Why I'm choosing to be openly ADHD
There is a certain stigma to ADHD. I'm not actually going to go through all of things people think about it and why those things are wrong. I don't think this is the blog for that.
What I'm going to talk about, is why I have made the personal choice not to hide my ADHD, why I've told my boss I'm ADHD and
why I tweet constantly about it - on main.
The first thing that struck me, when I was finally encourage to look into ADHD (at the age of 34), was just how little I knew about it. I thought, genuinely, that it was something that only children had.
I thought it was something that made you bounce off the walls, run around screaming and do badly in school.
It... is not.
That form of ADHD, the hyperactive young boy, is only present in 25% of young boys with ADHD. It's not even the most common presentation of it!
It's just the most visible presentation. Which is super problematic because as it turns out, the collective idea we have as a society of ADHD, something present in around 5% of humans, is of the behaviours we find most annoying.
Finding out about being ADHD was revelatory to me. It explained, really, a great deal about my life, from childhood.
All of a sudden, I had a reason for why certain things played out. That opens the door for a level of self-compassion I had never had for myself. Because ADHD, isn't a disease, it's a disability. Through which some things are just plain harder to do.
Try and imagine for a moment that you are short-sighted, and that you live an entire life into adulthood without anyone noticing or telling you that was a thing people could be. What might you think about yourself?
The lifetime experience, of most undiagnosed ADHD people, is one of feeling worse than other people. Just as that short-sighted person might feel like they are worse at reading than others.
I'm not worse. I'm disabled. Some things are harder for me. I need support, I need to be able to do things differently some times. I just plain think and communicate differently to a lot of people.
It wasn't hard for me to decide to talk about ADHD openly if I'm honest. In many ways I am incredibly lucky. Many ADHD accounts you'll see across social media are anonymous. Alt accounts created for the express purpose of talking about ADHD without their friends/family/employers finding out.
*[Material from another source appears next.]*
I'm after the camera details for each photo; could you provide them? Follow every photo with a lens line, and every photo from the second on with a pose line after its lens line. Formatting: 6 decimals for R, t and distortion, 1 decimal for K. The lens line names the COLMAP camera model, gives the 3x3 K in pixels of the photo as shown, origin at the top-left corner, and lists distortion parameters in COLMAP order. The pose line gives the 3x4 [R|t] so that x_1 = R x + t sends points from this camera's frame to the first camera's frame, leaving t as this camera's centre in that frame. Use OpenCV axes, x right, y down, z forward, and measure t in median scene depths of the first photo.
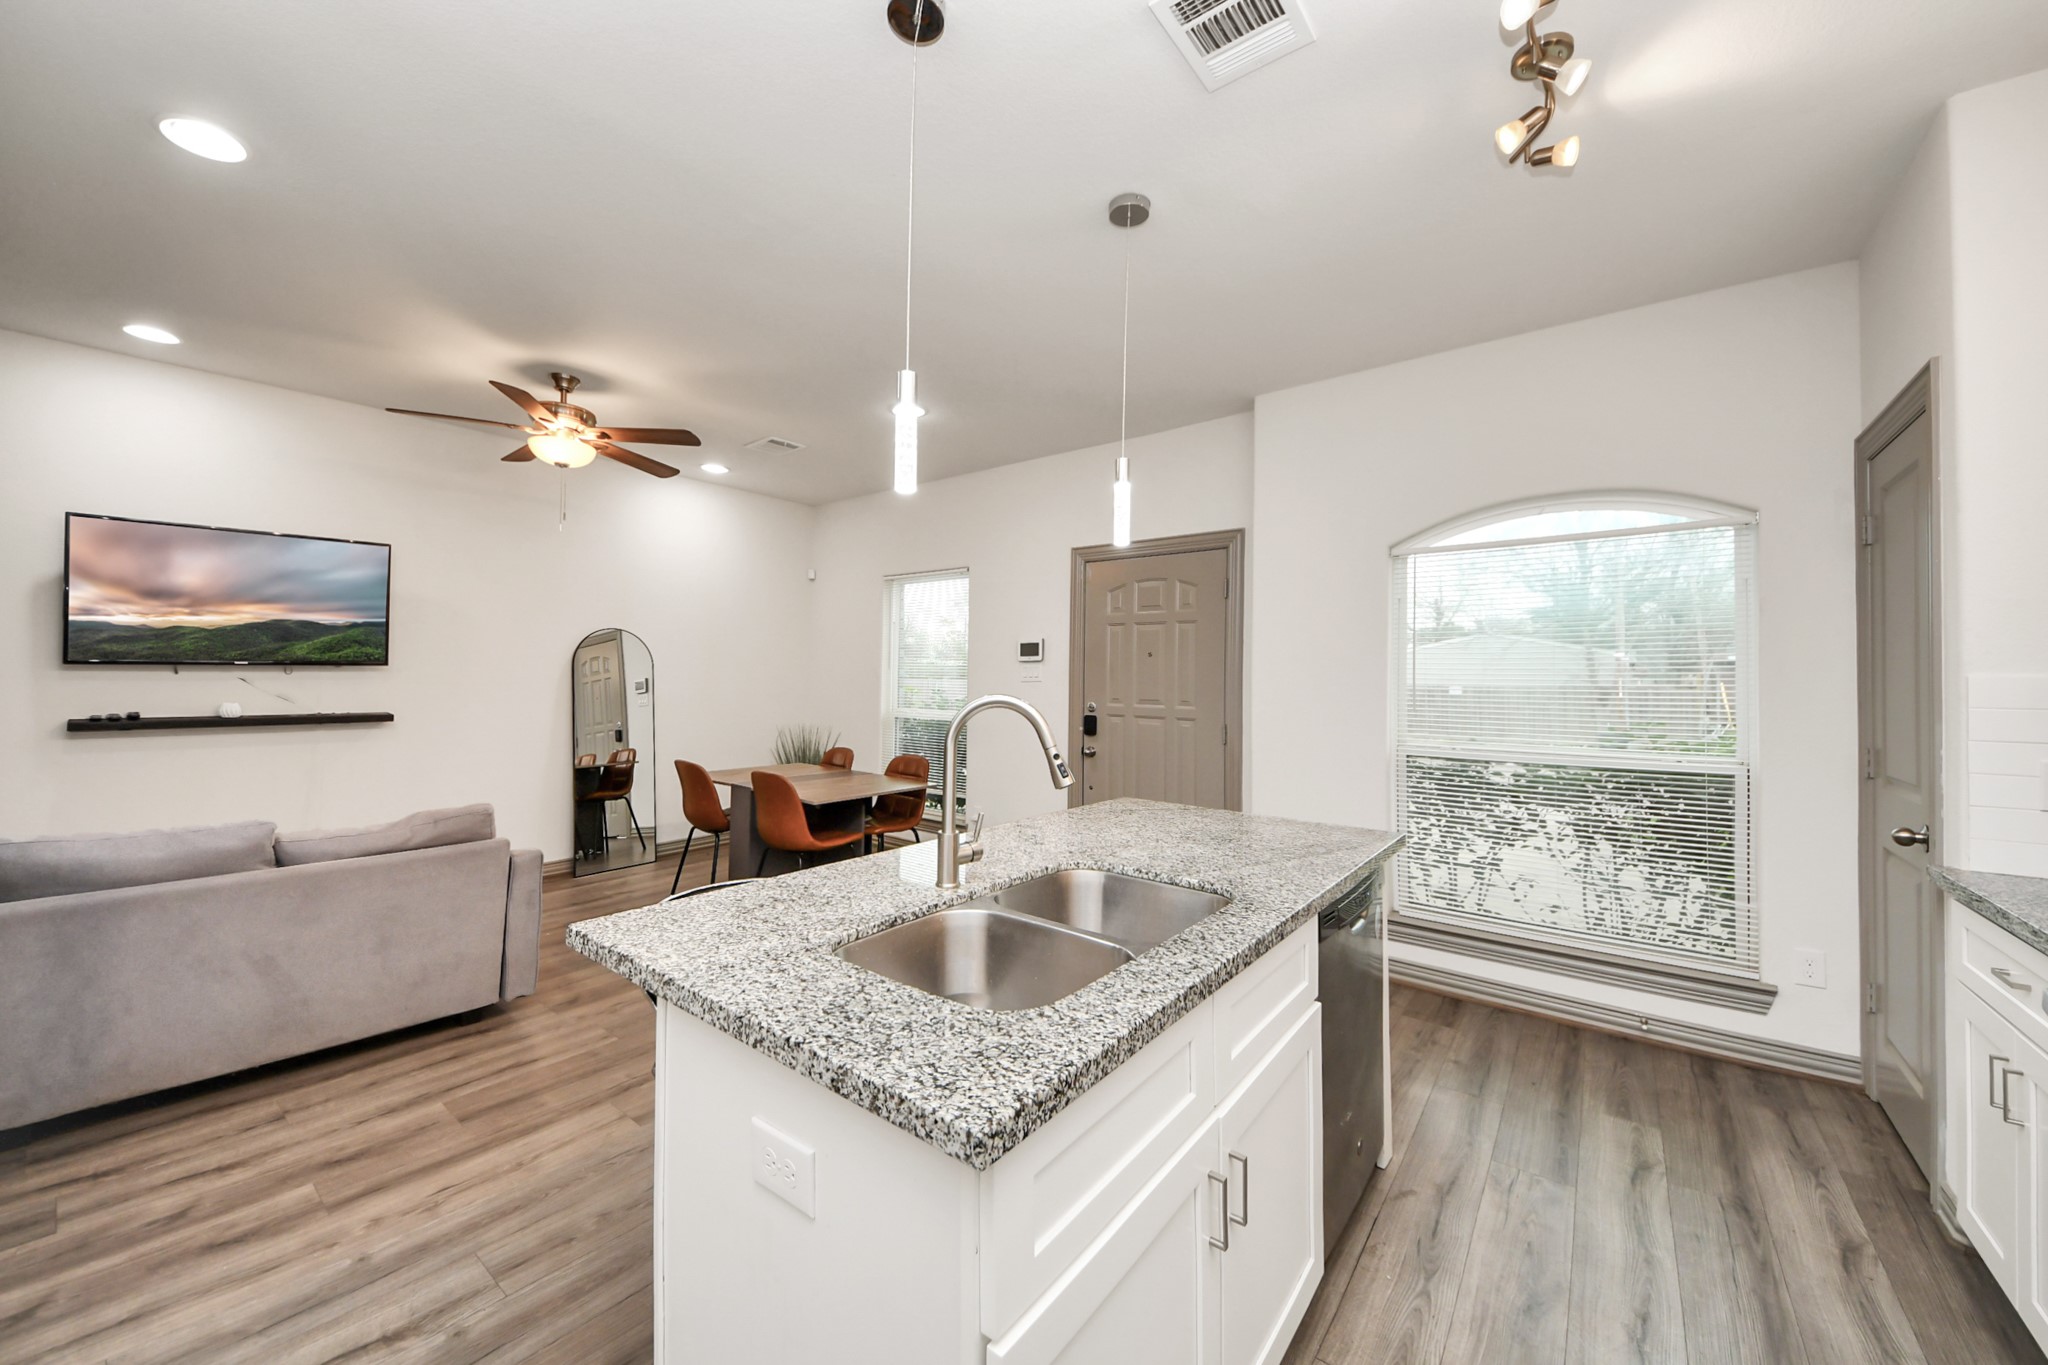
lens RADIAL K [[764.3, 0, 1020.8], [0, 764.3, 642.3], [0, 0, 1]] dist [0.005098, -0.018768]
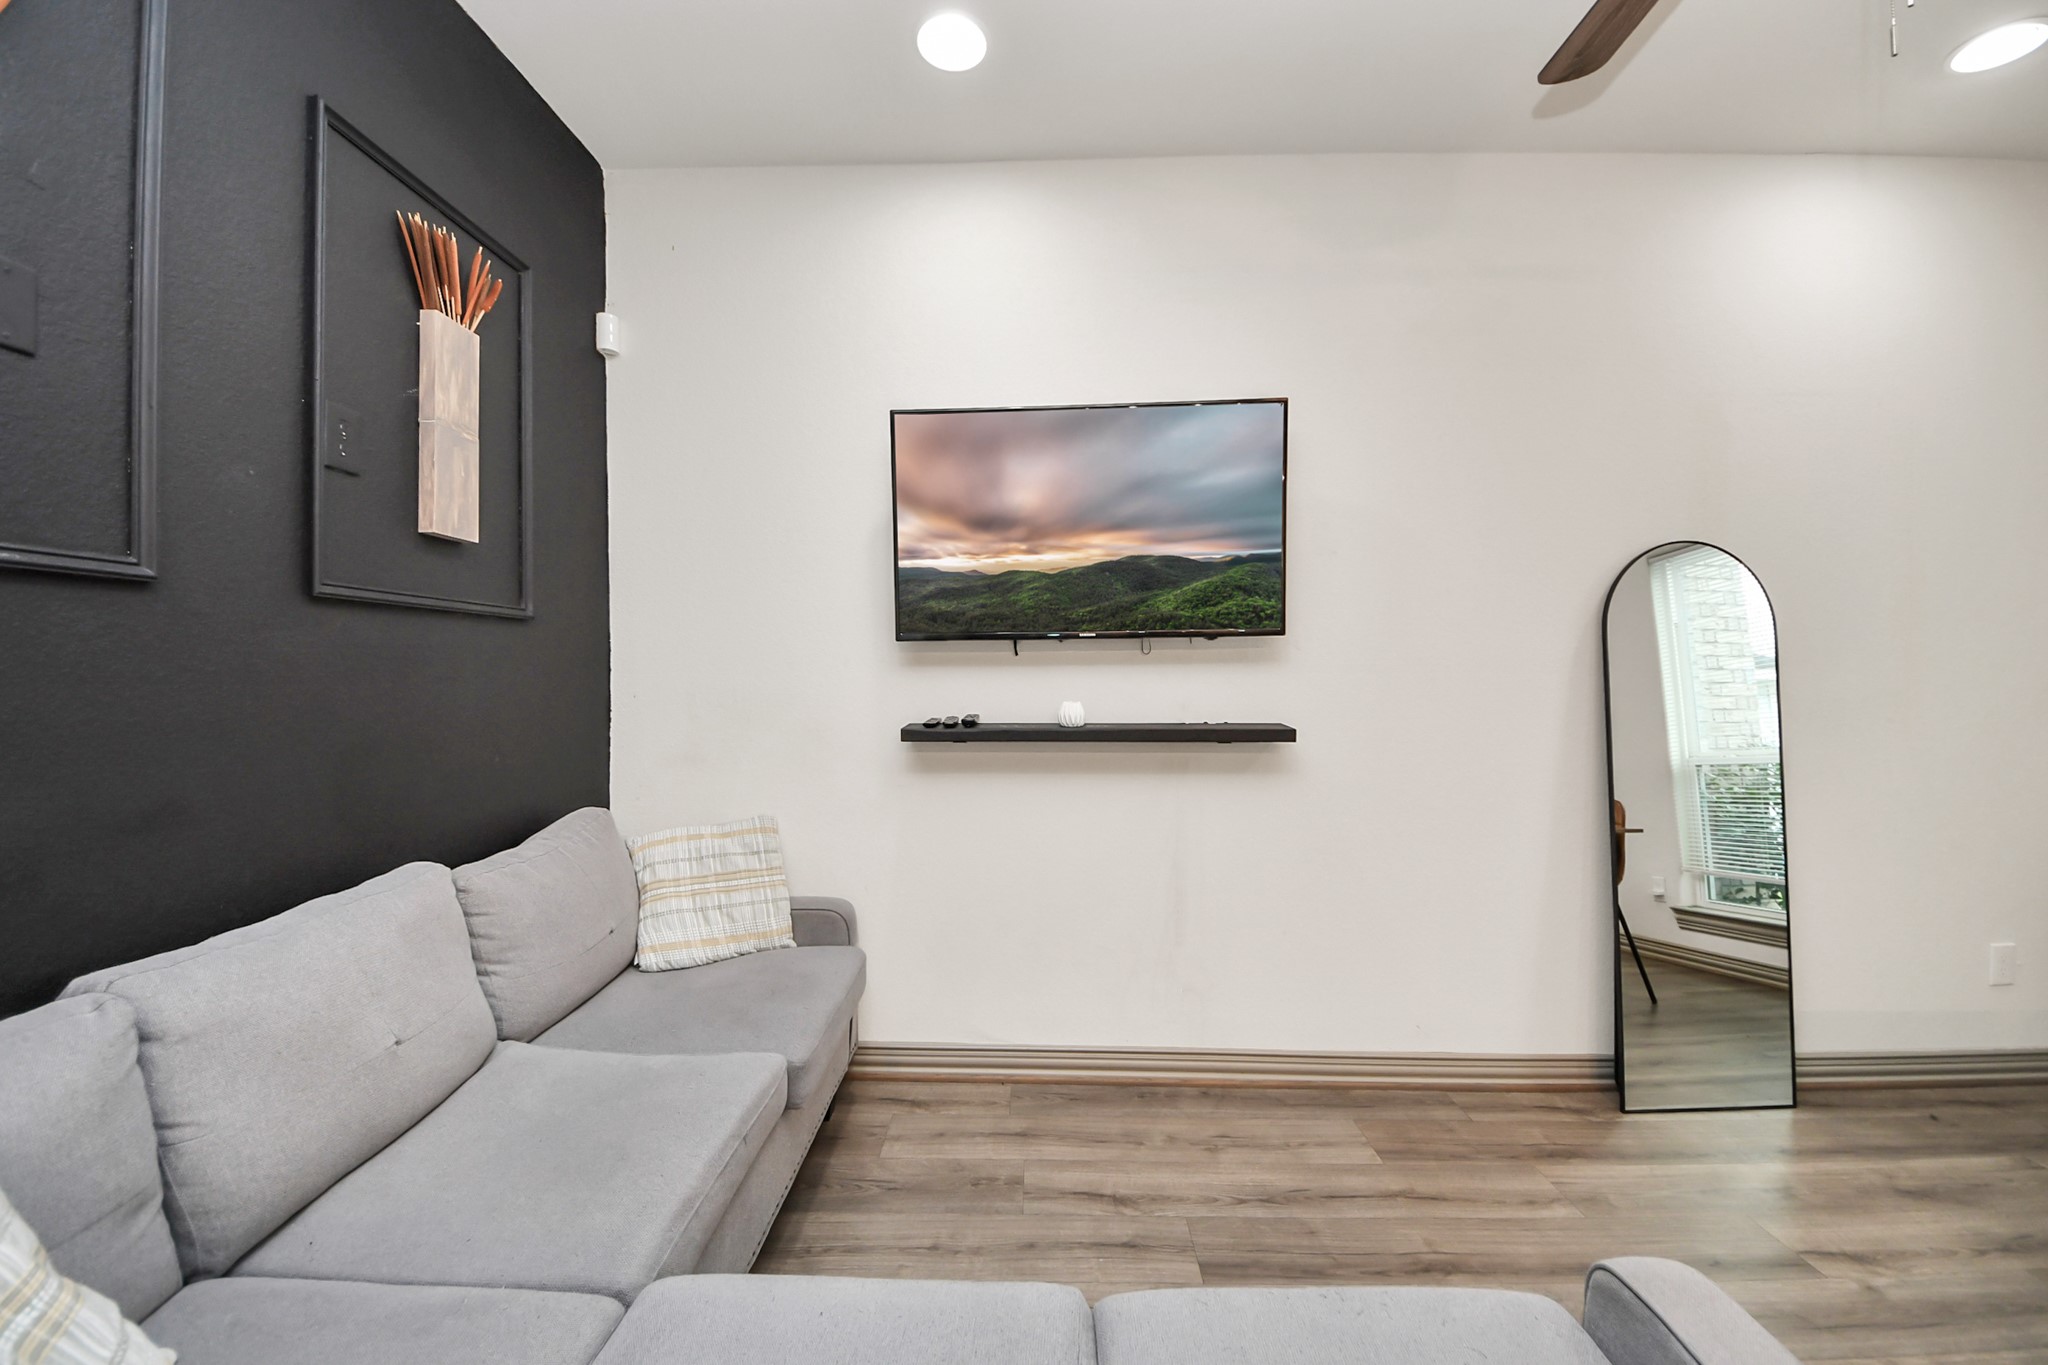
lens RADIAL K [[764.3, 0, 1020.8], [0, 764.3, 642.3], [0, 0, 1]] dist [0.005098, -0.018768]
pose [[0.604008, -0.040976, -0.795924, -0.600397], [0.017402, 0.999117, -0.038231, 0.063495], [0.796788, 0.009242, 0.604188, 0.602277]]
I'm in the privileged position of not having to care about that. It will affect me, I'm sure of that. I'll be denied opportunities and be talked about unkindly. That will happen and I'm not going to pretend it wont. Bias is Bias.
But I don't fear it. Because I've made a career, I'm a professional, I've got contacts and I have a portfolio of work.
Even if that all completely falls apart, I have a wife who is really quite aggressively competent in all things and one of those big ol' working class families who'll look after me if even she bins me off.
So now, honestly, I feel a sense of obligation. As silly as that may sound.
I see my position, privilege, and security - alongside my revelatory diagnosis - powered by the common ADHD traits I experience of Hyper Empathy, Justice Sensitivity and a tendency to Overshare, and I feel like it is kind of important that I speak about it.
For me, I need to do that openly. With my name and my face and my profession all plain to see. I'll tell you why.
ADHD twitter is one of the most valuable resources I found in learning to understand how I operate. I need to be a part of that for others. But, there are so many anonymous accounts, and the majority of non-anonymous accounts tended to be either selling something or professionally invested in ADHD.
Especially folks who, err, look like me.
That's not a bad thing, we're talking about disabled people who have turned their passion for advocacy & support into a career. That's great, and many have been incredibly useful to me personally. But an ADHD coach, a neuroscientist, a therapist or psychiatrist with ADHD is not... quite the same as, someone who has a normal job.
That's important because... actually, let me tell you a story.
I have a friend, one of the kindest and most caring and lovely people in my life. They have, for a long time been asked if they have ADHD. They've always hated it. Because... well, a little bit of internalised ableism alongside a general poor understanding of what it is.
I love this person. They are embarrassingly supportive of me, and have often talked about how they wish they could move through life as I do (I mask just really super well).
They're in the process of getting a diagnosis now. Because seeing that I, someone they've coded as competent, can be ADHD was meaningful to them.
I believe that it's important to see that it is possible to be open about it and have a standard job. For both neurodivergent and neurotypical folks.
I hope that talking about my experience might encourage those who know nothing about it, to look for themselves. To maybe get that same revelation that I have had, and to be kinder to themselves as a result.